= TO DO =
Reproduce the text of every record below word for word. Leave the pictures out.

MATERIAL PROVIDED section start

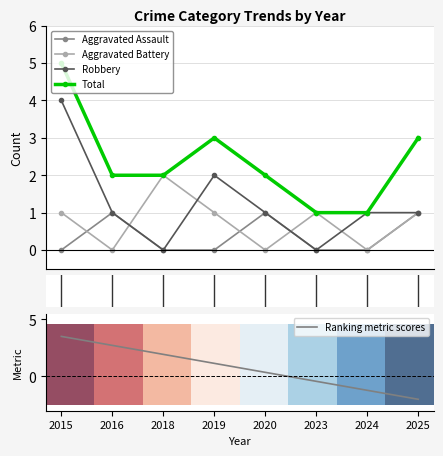

What is the difference between the second highest and second lowest values in the Aggravated Assault series?

1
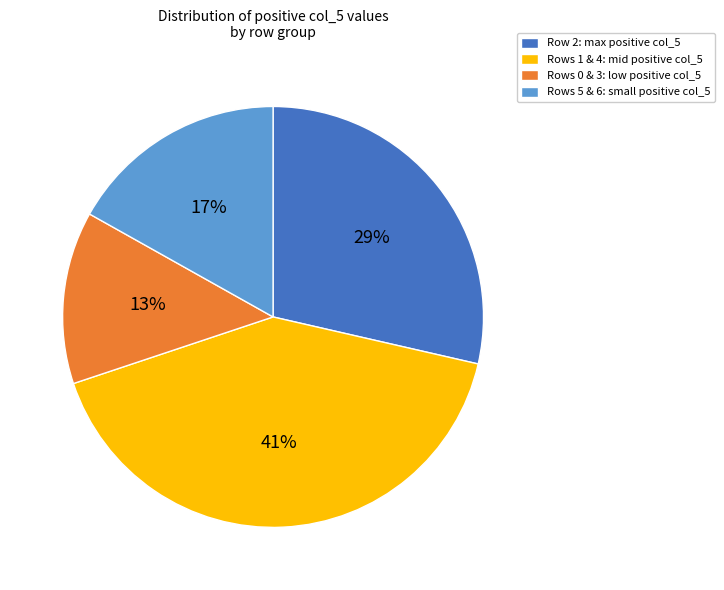

To the nearest percent, what percentage of the pie is Rows 1 & 4: mid positive col_5?

41%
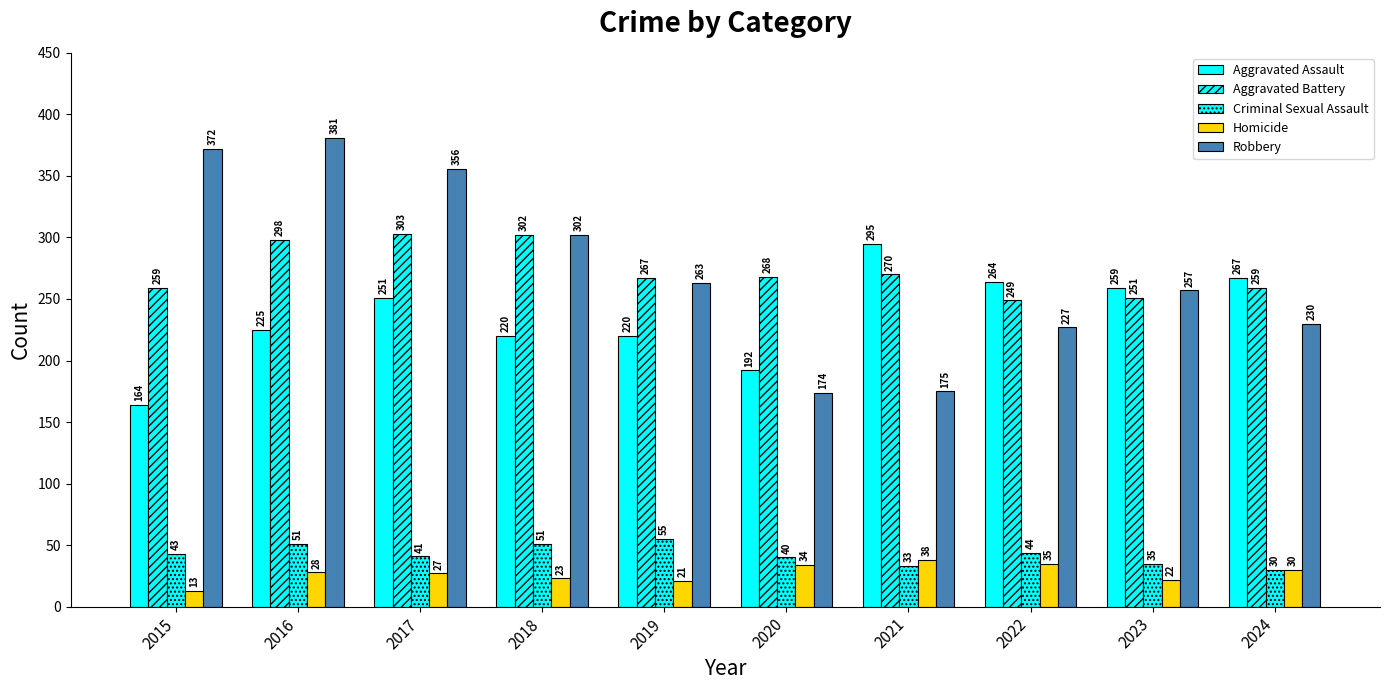

Is it true that Robbery equals 243 at 2021?

False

MATERIAL PROVIDED section end

= WRITTEN RESPONSE =
What is the difference between the second highest and second lowest values in the Aggravated Assault series?

1

To the nearest percent, what percentage of the pie is Rows 1 & 4: mid positive col_5?

41%

Is it true that Robbery equals 243 at 2021?

False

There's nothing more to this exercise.